It is pretty well established that Greenland glaciers are sliding into the ocean at an accelerating pace, due to greater volumes of meltwater lubricating their bases, which lie on bedrock. Well no, not exactly, say three researchers who have conducted extensive studies at Uummannaq, on Greenland’s west coast.
“Good stories die hard,” commented Ian Howat of Ohio State University, briefing the media at the American Geophysical Union’s Fall Meeting in advance of his session. He said the idea had been around at least since 2002, citing a comment that year by NASA glaciologist Jay Zwally, who wrote that warmer summer temperatures increased surface meltwater production and water flow to the base, and that basal sliding provides a mechanism for rapid response of the ice sheets to climate change. By “rapid,” Zwally probably meant decades to centuries, said Howat, but he was interpreted as saying weeks, months, or years.
In fact, Howat said, we are only beginning to understand the complexity of subsurface processes in Greenland’s massive glaciers, but the basal lubrication hypothesis has already been proved wrong. If basal meltwater caused glacial speedup, Howat said, we would probably see regular seasonal and even daily cycles of movement, and this is not the case.
Meltwater, seeping through cracks from surface lakes down through glaciers, does play a role, Howat said, but it is much more complicated than had been thought. The real key to the large-scale glacial accelerations of recent years is the glacial front, where it meets the ocean.
Using inexpensive GPS devices deployed on glaciers, Howat and his team have been measuring the 21st century meaning of “a glacial pace.” They have found that most of the time, there is no correlation between glacial meltwater at the base on an ice sheet and ice loss along the coast.
To better calculate the volume of water melting through a glacier, John Adler of the University of Colorado and colleagues are measuring surface lakes from the air. These lakes can suddenly vanish as they drain into the glacier. The water creates an intricate network of passages, called moulins, that regulate the flow and determine where water collects between ice and bedrock at various times of year.
This water certainly contributes to the movement of glaciers, said Howat, perhaps 100 metres per year, but along the coast, glaciers are flowing into the sea at rates as high as 10 kilometres per year, and the meltwater cannot explain that. Further, there is no apparent correlation between between peak meltwater in summer and the sudden acceleration in outlet glaciers. Some glaciers even accelerate in the dead of winter, when there is no significant meltwater, he noted.

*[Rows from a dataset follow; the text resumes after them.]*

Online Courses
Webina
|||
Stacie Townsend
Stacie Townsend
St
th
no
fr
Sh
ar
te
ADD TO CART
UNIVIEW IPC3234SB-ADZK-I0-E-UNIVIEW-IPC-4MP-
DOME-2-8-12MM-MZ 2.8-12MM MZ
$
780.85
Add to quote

Howat suggested that sudden increases in ocean temperature might be the explanation, affecting the friction that holds glacial outlets firm against the walls of the fjords through which they flow.
There is still much to be learned about how Greenland’s glaciers behave. Alberto Behar of NASA’s Jet Propulsion Laboratory described a series of attempts to investigate “what lies below,” by sending instruments deep into moulins. So far, all have failed. Behar, who worked on the Mars exploration rovers, told reporters that each year’s efforts have helped refine what is needed for a successful subglacial probe, and he remains hopeful of finding the right combination of materials and instruments.
Rubber duckies may provide part of the answer. Behar dropped 100 of them into moulins two years ago, each carrying an e-mail address for its finder to report its location when found. So far, however, not a single rubber ducky has reported in.